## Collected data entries
>>>>

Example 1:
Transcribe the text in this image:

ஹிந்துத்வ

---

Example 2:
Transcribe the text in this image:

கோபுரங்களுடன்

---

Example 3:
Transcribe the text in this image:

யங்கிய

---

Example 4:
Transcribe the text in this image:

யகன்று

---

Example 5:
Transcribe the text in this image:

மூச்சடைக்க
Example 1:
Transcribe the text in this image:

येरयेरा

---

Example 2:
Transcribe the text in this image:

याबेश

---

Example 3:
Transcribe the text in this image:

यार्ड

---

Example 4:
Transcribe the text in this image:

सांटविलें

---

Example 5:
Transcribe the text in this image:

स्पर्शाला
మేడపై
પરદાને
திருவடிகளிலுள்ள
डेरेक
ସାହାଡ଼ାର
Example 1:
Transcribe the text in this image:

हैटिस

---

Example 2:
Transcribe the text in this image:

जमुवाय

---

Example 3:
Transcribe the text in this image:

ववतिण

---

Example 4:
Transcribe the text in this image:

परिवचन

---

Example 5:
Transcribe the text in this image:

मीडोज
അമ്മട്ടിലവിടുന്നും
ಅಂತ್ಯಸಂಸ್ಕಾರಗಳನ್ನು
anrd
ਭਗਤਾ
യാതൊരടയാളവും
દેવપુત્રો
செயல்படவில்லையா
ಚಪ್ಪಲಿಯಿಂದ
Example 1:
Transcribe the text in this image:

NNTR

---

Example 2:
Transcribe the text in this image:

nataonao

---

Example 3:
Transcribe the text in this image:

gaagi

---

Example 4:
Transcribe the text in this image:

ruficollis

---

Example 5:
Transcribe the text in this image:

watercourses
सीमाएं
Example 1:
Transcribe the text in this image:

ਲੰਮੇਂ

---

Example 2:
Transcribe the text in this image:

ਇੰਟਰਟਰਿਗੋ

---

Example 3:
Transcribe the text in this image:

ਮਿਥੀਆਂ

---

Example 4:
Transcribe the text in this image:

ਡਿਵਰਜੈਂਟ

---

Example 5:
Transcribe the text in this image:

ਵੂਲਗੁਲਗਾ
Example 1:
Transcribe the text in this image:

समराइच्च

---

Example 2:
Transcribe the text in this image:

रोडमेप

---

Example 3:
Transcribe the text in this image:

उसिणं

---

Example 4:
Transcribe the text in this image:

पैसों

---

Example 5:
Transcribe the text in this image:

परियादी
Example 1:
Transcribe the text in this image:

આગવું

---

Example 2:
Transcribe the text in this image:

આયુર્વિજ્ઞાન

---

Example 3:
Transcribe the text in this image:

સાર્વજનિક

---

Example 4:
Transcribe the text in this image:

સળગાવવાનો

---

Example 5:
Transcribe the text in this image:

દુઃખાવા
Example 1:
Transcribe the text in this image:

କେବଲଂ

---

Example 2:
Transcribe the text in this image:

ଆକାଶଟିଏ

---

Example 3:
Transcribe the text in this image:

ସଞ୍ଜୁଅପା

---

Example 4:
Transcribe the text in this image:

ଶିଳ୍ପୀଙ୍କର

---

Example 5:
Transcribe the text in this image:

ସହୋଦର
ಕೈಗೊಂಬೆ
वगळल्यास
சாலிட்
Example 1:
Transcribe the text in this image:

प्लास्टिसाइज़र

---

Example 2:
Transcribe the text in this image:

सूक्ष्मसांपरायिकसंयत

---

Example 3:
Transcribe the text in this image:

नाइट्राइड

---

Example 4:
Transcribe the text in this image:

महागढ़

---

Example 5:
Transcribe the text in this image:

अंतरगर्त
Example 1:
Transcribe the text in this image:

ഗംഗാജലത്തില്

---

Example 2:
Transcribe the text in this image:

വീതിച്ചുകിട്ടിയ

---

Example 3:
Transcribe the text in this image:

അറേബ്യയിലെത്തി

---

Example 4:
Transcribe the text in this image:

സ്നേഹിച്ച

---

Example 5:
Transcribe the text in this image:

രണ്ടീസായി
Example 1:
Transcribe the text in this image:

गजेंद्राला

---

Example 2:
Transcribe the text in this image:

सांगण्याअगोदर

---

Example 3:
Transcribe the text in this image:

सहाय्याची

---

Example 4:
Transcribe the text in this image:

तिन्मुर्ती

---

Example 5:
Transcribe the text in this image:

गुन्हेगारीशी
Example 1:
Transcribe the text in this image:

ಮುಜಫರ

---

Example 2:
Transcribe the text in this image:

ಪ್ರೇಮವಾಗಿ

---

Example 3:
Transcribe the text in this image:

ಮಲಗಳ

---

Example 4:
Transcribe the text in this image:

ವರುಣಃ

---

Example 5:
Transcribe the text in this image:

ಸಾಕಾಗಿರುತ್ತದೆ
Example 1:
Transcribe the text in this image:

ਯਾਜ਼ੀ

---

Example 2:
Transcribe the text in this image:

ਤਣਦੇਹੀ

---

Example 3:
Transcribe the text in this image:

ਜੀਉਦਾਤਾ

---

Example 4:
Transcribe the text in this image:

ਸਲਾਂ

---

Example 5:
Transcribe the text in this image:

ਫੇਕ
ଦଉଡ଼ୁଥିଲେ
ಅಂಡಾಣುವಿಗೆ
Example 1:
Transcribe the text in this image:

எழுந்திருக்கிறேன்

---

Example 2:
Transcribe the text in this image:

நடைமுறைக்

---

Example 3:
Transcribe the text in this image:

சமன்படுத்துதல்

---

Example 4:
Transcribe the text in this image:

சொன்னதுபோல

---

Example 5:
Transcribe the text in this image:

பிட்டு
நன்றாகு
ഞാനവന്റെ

<<<<

## Problem description
Make an exact transcription of the entries.

## Expected answer
Example 1:
Transcribe the text in this image:

ஹிந்துத்வ

---

Example 2:
Transcribe the text in this image:

கோபுரங்களுடன்

---

Example 3:
Transcribe the text in this image:

யங்கிய

---

Example 4:
Transcribe the text in this image:

யகன்று

---

Example 5:
Transcribe the text in this image:

மூச்சடைக்க
Example 1:
Transcribe the text in this image:

येरयेरा

---

Example 2:
Transcribe the text in this image:

याबेश

---

Example 3:
Transcribe the text in this image:

यार्ड

---

Example 4:
Transcribe the text in this image:

सांटविलें

---

Example 5:
Transcribe the text in this image:

स्पर्शाला
మేడపై
પરદાને
திருவடிகளிலுள்ள
डेरेक
ସାହାଡ଼ାର
Example 1:
Transcribe the text in this image:

हैटिस

---

Example 2:
Transcribe the text in this image:

जमुवाय

---

Example 3:
Transcribe the text in this image:

ववतिण

---

Example 4:
Transcribe the text in this image:

परिवचन

---

Example 5:
Transcribe the text in this image:

मीडोज
അമ്മട്ടിലവിടുന്നും
ಅಂತ್ಯಸಂಸ್ಕಾರಗಳನ್ನು
anrd
ਭਗਤਾ
യാതൊരടയാളവും
દેવપુત્રો
செயல்படவில்லையா
ಚಪ್ಪಲಿಯಿಂದ
Example 1:
Transcribe the text in this image:

NNTR

---

Example 2:
Transcribe the text in this image:

nataonao

---

Example 3:
Transcribe the text in this image:

gaagi

---

Example 4:
Transcribe the text in this image:

ruficollis

---

Example 5:
Transcribe the text in this image:

watercourses
सीमाएं
Example 1:
Transcribe the text in this image:

ਲੰਮੇਂ

---

Example 2:
Transcribe the text in this image:

ਇੰਟਰਟਰਿਗੋ

---

Example 3:
Transcribe the text in this image:

ਮਿਥੀਆਂ

---

Example 4:
Transcribe the text in this image:

ਡਿਵਰਜੈਂਟ

---

Example 5:
Transcribe the text in this image:

ਵੂਲਗੁਲਗਾ
Example 1:
Transcribe the text in this image:

समराइच्च

---

Example 2:
Transcribe the text in this image:

रोडमेप

---

Example 3:
Transcribe the text in this image:

उसिणं

---

Example 4:
Transcribe the text in this image:

पैसों

---

Example 5:
Transcribe the text in this image:

परियादी
Example 1:
Transcribe the text in this image:

આગવું

---

Example 2:
Transcribe the text in this image:

આયુર્વિજ્ઞાન

---

Example 3:
Transcribe the text in this image:

સાર્વજનિક

---

Example 4:
Transcribe the text in this image:

સળગાવવાનો

---

Example 5:
Transcribe the text in this image:

દુઃખાવા
Example 1:
Transcribe the text in this image:

କେବଲଂ

---

Example 2:
Transcribe the text in this image:

ଆକାଶଟିଏ

---

Example 3:
Transcribe the text in this image:

ସଞ୍ଜୁଅପା

---

Example 4:
Transcribe the text in this image:

ଶିଳ୍ପୀଙ୍କର

---

Example 5:
Transcribe the text in this image:

ସହୋଦର
ಕೈಗೊಂಬೆ
वगळल्यास
சாலிட்
Example 1:
Transcribe the text in this image:

प्लास्टिसाइज़र

---

Example 2:
Transcribe the text in this image:

सूक्ष्मसांपरायिकसंयत

---

Example 3:
Transcribe the text in this image:

नाइट्राइड

---

Example 4:
Transcribe the text in this image:

महागढ़

---

Example 5:
Transcribe the text in this image:

अंतरगर्त
Example 1:
Transcribe the text in this image:

ഗംഗാജലത്തില്

---

Example 2:
Transcribe the text in this image:

വീതിച്ചുകിട്ടിയ

---

Example 3:
Transcribe the text in this image:

അറേബ്യയിലെത്തി

---

Example 4:
Transcribe the text in this image:

സ്നേഹിച്ച

---

Example 5:
Transcribe the text in this image:

രണ്ടീസായി
Example 1:
Transcribe the text in this image:

गजेंद्राला

---

Example 2:
Transcribe the text in this image:

सांगण्याअगोदर

---

Example 3:
Transcribe the text in this image:

सहाय्याची

---

Example 4:
Transcribe the text in this image:

तिन्मुर्ती

---

Example 5:
Transcribe the text in this image:

गुन्हेगारीशी
Example 1:
Transcribe the text in this image:

ಮುಜಫರ

---

Example 2:
Transcribe the text in this image:

ಪ್ರೇಮವಾಗಿ

---

Example 3:
Transcribe the text in this image:

ಮಲಗಳ

---

Example 4:
Transcribe the text in this image:

ವರುಣಃ

---

Example 5:
Transcribe the text in this image:

ಸಾಕಾಗಿರುತ್ತದೆ
Example 1:
Transcribe the text in this image:

ਯਾਜ਼ੀ

---

Example 2:
Transcribe the text in this image:

ਤਣਦੇਹੀ

---

Example 3:
Transcribe the text in this image:

ਜੀਉਦਾਤਾ

---

Example 4:
Transcribe the text in this image:

ਸਲਾਂ

---

Example 5:
Transcribe the text in this image:

ਫੇਕ
ଦଉଡ଼ୁଥିଲେ
ಅಂಡಾಣುವಿಗೆ
Example 1:
Transcribe the text in this image:

எழுந்திருக்கிறேன்

---

Example 2:
Transcribe the text in this image:

நடைமுறைக்

---

Example 3:
Transcribe the text in this image:

சமன்படுத்துதல்

---

Example 4:
Transcribe the text in this image:

சொன்னதுபோல

---

Example 5:
Transcribe the text in this image:

பிட்டு
நன்றாகு
ഞാനവന്റെ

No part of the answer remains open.